As we were talking about the power of Web 2.0 technologies to allow stakeholders in different countries to connect through the web asynchronously via the power of the participatory web…I was reminded of Andrew McAfee’s great article in Sloan MIT Review where he developed the SLATES components of Enterprise 2.0 technologies: Search, Links, Tags, Extensions, Signals.
Navigation and Interfaces are moving into the background as SEARCH dominates
LINKS inform search and empower the prosumers who power the participatory web
TAGS democratize the categorization of content making the patterns and processes of knowledge work more visible
SIGNALS of new input are fed via RSS.
Our discussion, I thought, was moving in a predictable direction we were where we would begin to examine how to leverage what Michael Wersch has described as the “User Generated” revolution:
User Generated Commentary (Blogs)
User Generated Content (YouTube)
User Generated Filtering (Digg)
User Generated Organization (Delicious)
User Generated Distribution (RSS Feeds)
But then, being that we are human, the discussion began to shift. We talked about Microsoft’s Virtual Earth as a 3D scaffold upon which all kinds of digital content can be hung. Think of it as a navigation interface we are already familiar with (the globe) and then think about being able to hang content on this mirror world scaffolding with one click.
Immediately my mind jumped to an awesome TED talk I saw on Microsoft’s Photosynth research project that is now available here.
If you have not seen the Photosynth video yet you should check it out here (Go to 4:32 for demo):
Now imagine that all cameras are location aware and that if you were to map all the pictures Flicker of locations like the Pyramids, White House or Notre Dame onto the Virtual Earth scaffold you essentially have a 3D User Generated Context (UG3DCx) where users (sans avatar representation) can navigate a 3D rendering of the location.
OK, I get the “UG3DCx” part you say…but what is with the “(t)”? Well, those of you who read my blog know I have a keen interest in time travel. So, if the photos taken can be tagged in three dimensions and they also have a standard timestamp, we not only can navigate a spacial representation of a given location we can also do so temporally…and that is very cool. Imagine being able to walk through the rebuilding or the Twin Towers 100 years from now, or more personally navigating thorough your ancestors homes and cities.
It also strikes me that there could be a very cool application here where Peter Gabriel’s effort to enable user generated “watchdogging” using cell phone cameras to capture the human rights injustices in Africa.
User Generated 3D Contexts that allow us to navigate Space and Time. Bring it on I say ; )

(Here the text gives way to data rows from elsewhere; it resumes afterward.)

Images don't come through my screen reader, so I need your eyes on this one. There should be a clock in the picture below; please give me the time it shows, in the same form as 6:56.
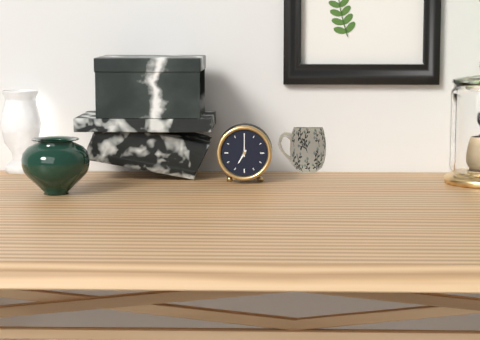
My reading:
7:00
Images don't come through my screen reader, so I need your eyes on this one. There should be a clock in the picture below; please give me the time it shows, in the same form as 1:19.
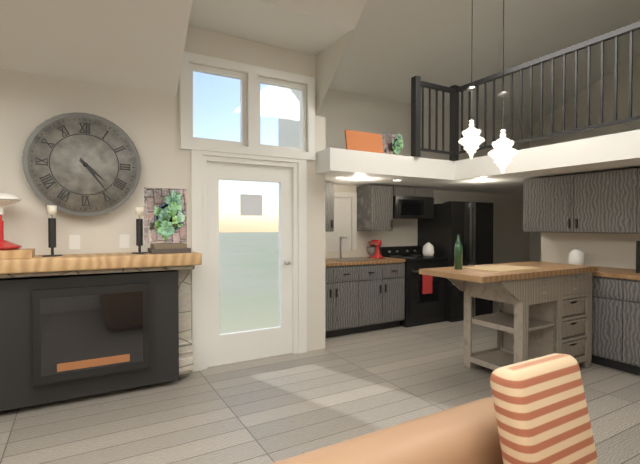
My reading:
4:24
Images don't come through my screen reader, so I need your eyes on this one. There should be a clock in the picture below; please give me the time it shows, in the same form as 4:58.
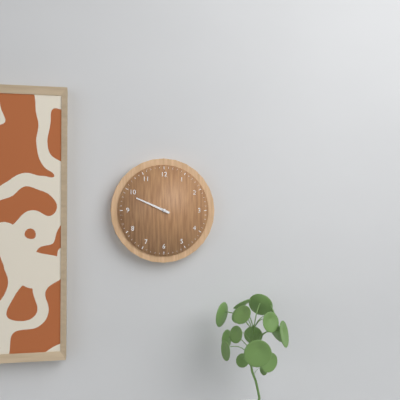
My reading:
9:49
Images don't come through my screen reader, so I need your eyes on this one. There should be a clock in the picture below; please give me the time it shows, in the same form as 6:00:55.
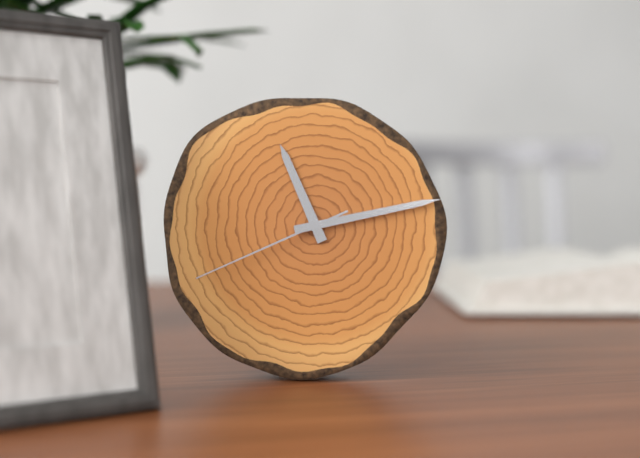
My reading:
11:13:41
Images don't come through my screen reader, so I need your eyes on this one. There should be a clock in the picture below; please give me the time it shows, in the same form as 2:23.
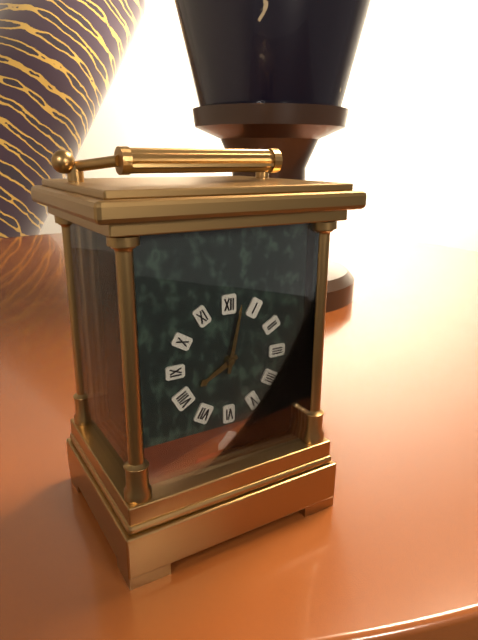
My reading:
8:02
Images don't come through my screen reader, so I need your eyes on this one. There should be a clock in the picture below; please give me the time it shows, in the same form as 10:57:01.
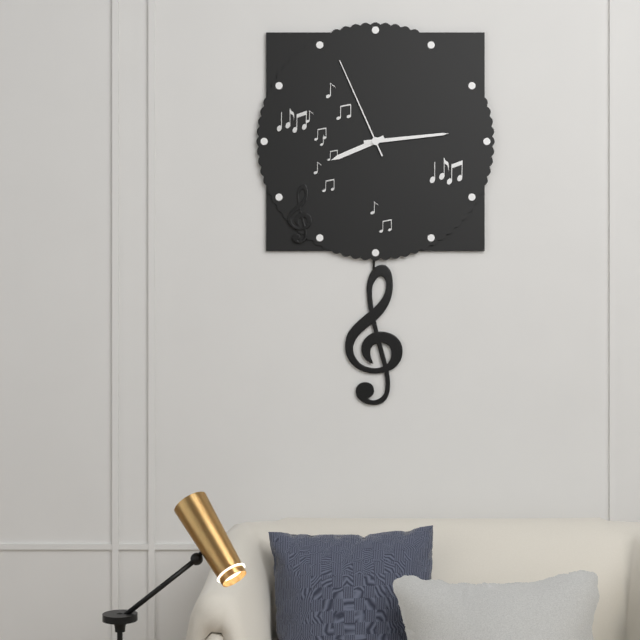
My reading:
8:14:56
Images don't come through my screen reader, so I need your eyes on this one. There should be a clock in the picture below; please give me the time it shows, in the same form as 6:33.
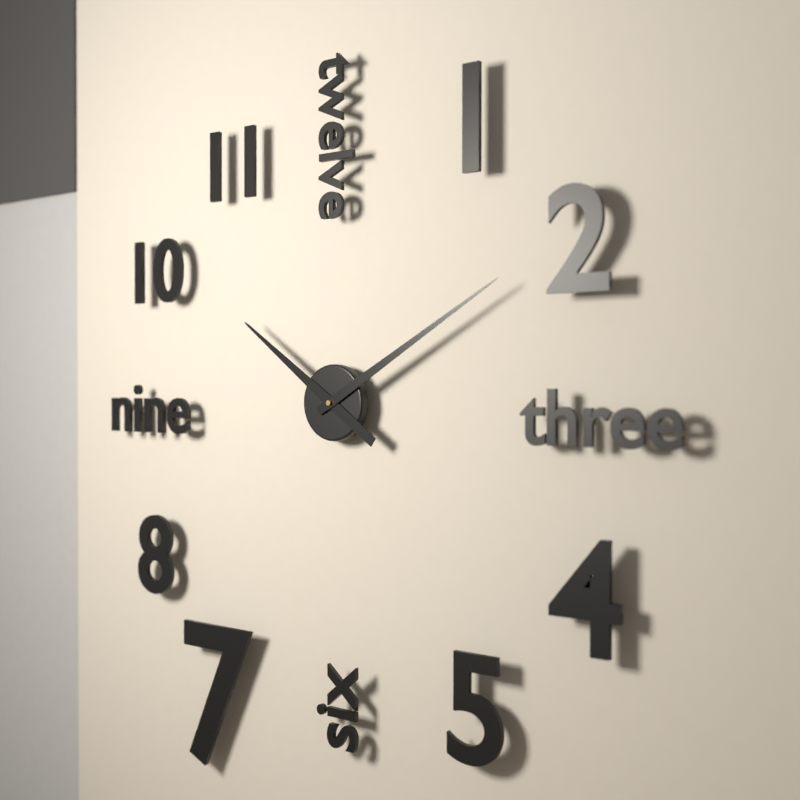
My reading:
10:10
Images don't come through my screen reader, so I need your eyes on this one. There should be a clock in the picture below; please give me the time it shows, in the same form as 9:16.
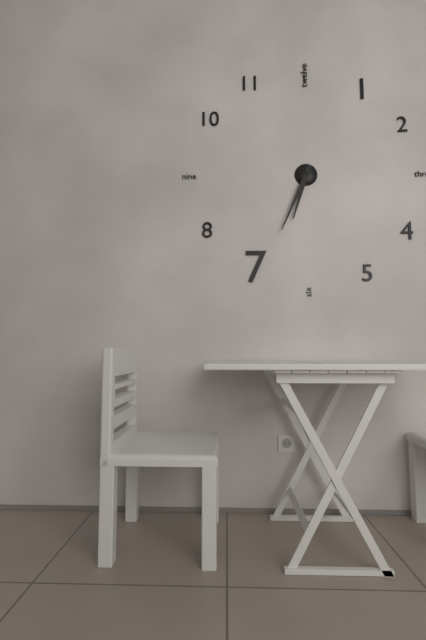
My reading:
6:34
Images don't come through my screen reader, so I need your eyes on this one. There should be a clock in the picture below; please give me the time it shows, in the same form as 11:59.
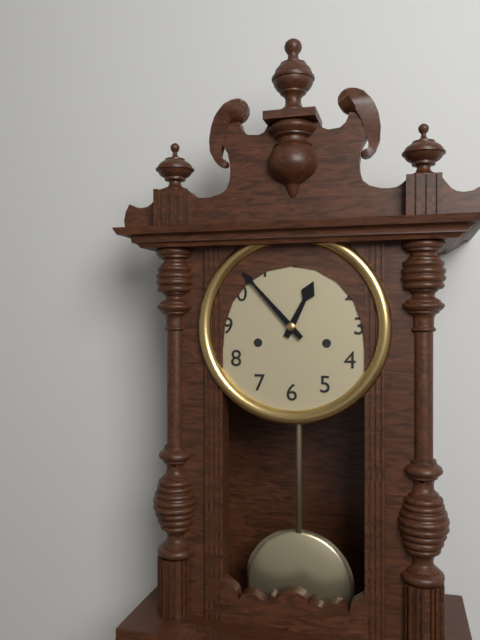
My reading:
12:53
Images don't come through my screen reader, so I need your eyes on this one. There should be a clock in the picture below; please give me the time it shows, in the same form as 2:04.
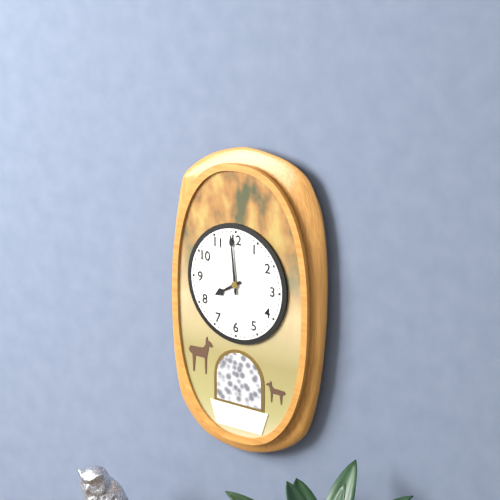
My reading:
7:59
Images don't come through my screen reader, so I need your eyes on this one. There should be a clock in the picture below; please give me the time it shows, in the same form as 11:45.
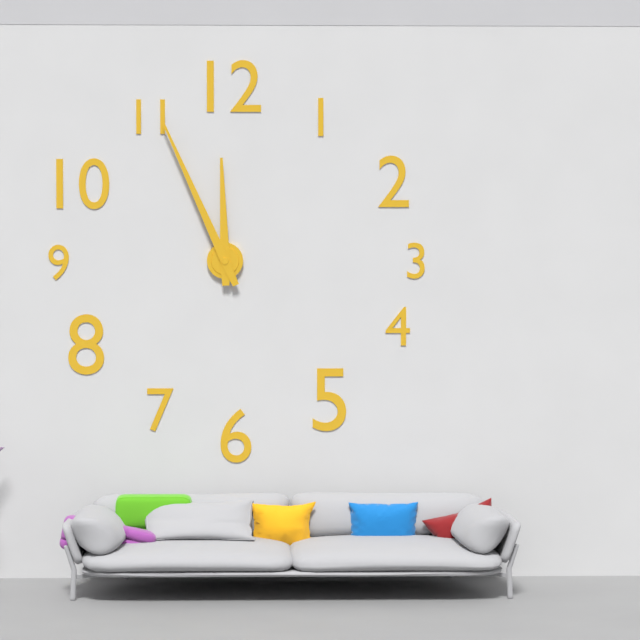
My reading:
11:56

Now, just to push it one more notch – or, more accurately, to look at location based contextual exploration from another perspective – imagine really (not virtually as above) being in a physical space and being able to use a device like an i-phone to get contextually relevant data about where you are in real time. Sound impossible? ….like most things these days, it is already…see for yourself below:
This could be a great new tool for enabling immersive location based Alternate Reality Games.